With a goal to study the effect of controlled environmental conditions on olive oil chemistry, quality and sensory evaluation, three departments of the University of Florence are conducting multidisciplinary research on a unique track-and-trace program originally developed by OliveToLive founder Paolo Pasquali of Villa Campestri in Florence, Italy.
With €500,000 initial funding from the European Community Organization for Research (ECOR), the TRACS (Tracciabilità di Alimenti Critici per la Salute, translated “Health Critical Food Traceability”) program is studying a unique distribution model for olive oil. The OliveToLive system is designed to maintain ideal conditions from point-of-production through authorized, tracked distribution to final use by containing its exposure to light, oxygen and swings in temperature.

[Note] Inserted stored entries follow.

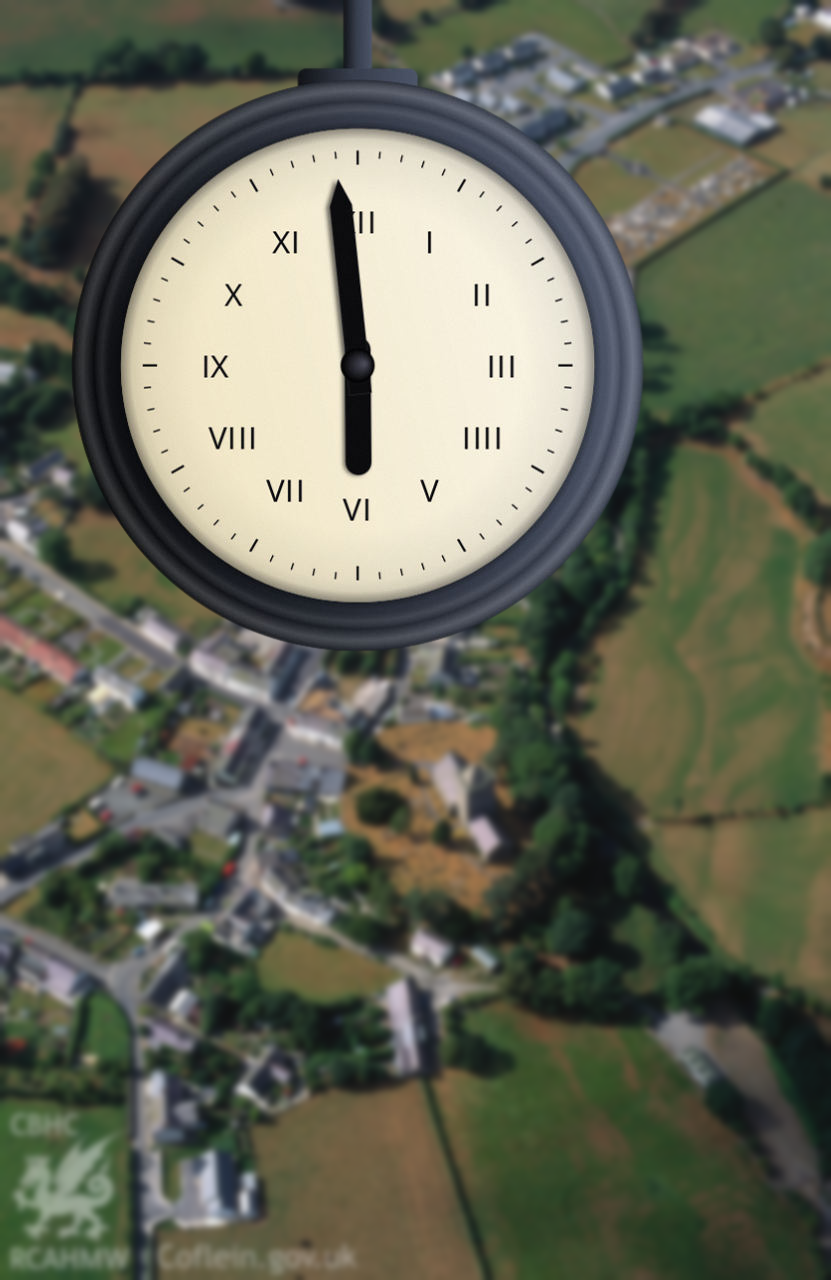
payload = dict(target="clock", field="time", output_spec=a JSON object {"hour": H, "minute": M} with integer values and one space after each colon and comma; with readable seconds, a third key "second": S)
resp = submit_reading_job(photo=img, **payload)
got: {"hour": 5, "minute": 59}
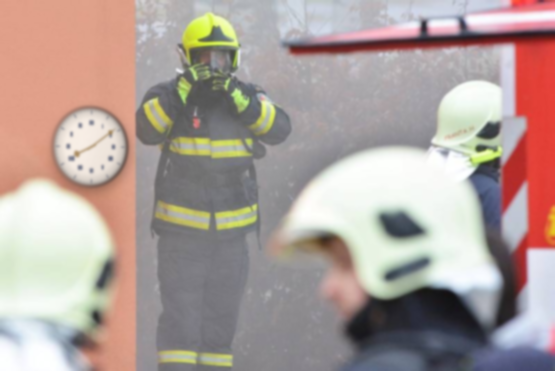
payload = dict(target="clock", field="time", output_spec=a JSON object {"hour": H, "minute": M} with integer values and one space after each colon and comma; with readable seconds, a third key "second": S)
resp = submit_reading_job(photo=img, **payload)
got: {"hour": 8, "minute": 9}
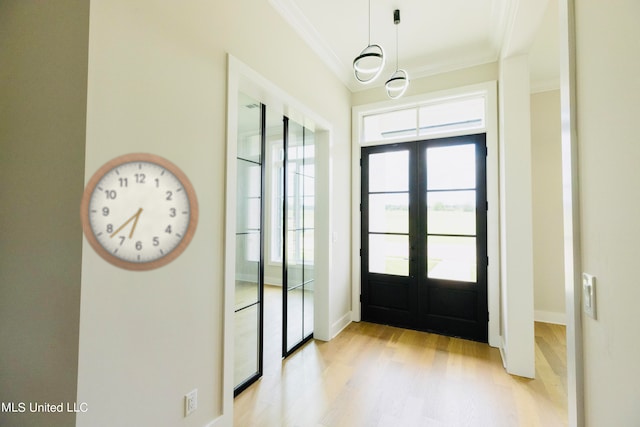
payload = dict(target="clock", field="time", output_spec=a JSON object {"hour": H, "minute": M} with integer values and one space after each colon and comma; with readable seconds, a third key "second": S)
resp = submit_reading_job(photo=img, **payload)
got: {"hour": 6, "minute": 38}
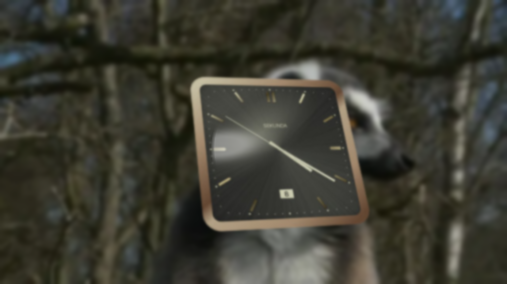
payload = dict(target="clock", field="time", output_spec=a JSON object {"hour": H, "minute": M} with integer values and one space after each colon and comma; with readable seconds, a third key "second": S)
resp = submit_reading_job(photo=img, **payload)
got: {"hour": 4, "minute": 20, "second": 51}
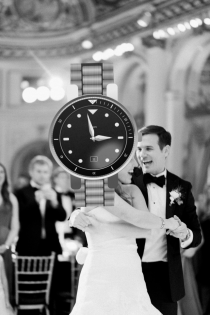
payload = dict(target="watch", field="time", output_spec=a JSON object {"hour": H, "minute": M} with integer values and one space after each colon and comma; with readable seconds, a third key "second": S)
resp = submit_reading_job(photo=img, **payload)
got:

The TRACS project involves three scientific departments from the University of Florence (UF): Industrial Engineering, Agricultural and Internal Medicine. Professor Rinaldo Rinaldi of the UF Industrial Engineering’s Logislab heads a project team including Professor Romeo Bandinelli of UFIE and Professors Maria Luisa Brandi, Annalisa Romani and Annalisa Tanini, all representing the UF Internal Medicine Department. The team is working together to validate the sustainability of EVOO’s best chemical qualities in the controlled OliveToLive environment over time.
Since the OliveToLive system’s creation in 2011, the system has been market-tested at numerous restaurant installations. In addition to Villa Campestri and the Culinary Institute of America in California, OliveToLive has placed equipment in seven locations in Spain and Britain, including four Michelin-starred restaurants: Tickets in Barcelona, Texture in London, Gloria in Oviedo and Monastrell in Alicante, Spain.

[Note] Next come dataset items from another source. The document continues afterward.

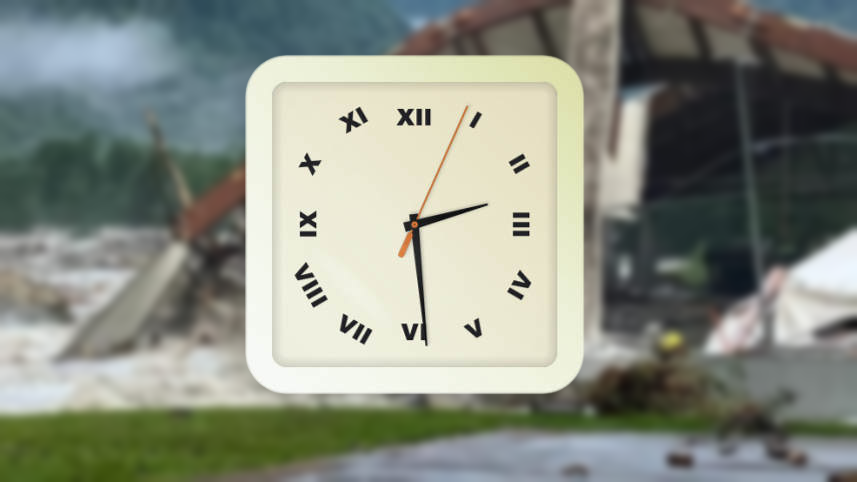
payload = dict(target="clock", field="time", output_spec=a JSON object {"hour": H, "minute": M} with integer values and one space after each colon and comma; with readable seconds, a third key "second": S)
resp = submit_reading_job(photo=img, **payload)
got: {"hour": 2, "minute": 29, "second": 4}
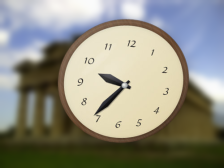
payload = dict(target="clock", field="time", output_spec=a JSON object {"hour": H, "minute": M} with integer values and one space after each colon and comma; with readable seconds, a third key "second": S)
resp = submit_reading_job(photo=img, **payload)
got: {"hour": 9, "minute": 36}
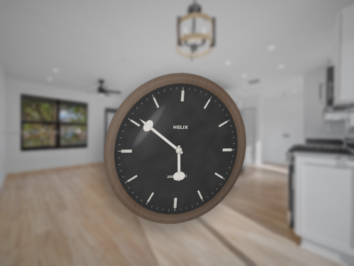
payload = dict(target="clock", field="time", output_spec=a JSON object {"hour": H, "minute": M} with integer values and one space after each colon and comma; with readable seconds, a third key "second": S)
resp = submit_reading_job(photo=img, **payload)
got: {"hour": 5, "minute": 51}
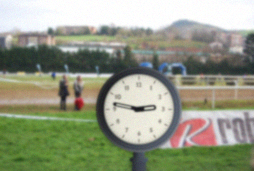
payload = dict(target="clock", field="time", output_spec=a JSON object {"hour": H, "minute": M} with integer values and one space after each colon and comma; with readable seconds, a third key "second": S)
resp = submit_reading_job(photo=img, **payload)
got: {"hour": 2, "minute": 47}
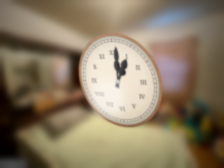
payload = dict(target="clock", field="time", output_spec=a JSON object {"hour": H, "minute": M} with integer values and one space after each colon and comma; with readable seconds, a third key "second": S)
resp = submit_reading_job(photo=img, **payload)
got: {"hour": 1, "minute": 1}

“Over the past three years, we have proven the value of the OliveToLive system at every restaurant offering the program to its customers,” said Raquel Perramon, commercial director of OliveToLive Spain. “The guaranteed quality of three different varietals is both educational and a perfect sensory experience of the highest quality extra virgin olive oil. It is exciting that the University of Florence will add scientific validity to our proven market examples,” she added.
Launched in September 2014, the TRACS project is engaged in first phase validation and expects to report initial results by mid-2015 according to research team head, Professor Rinaldi. After first-stage analysis and second-stage engineering, a full working pilot project is expected to begin in mid-2015. Additional proposed phases will be conducted as additional funding is approved by ECOR.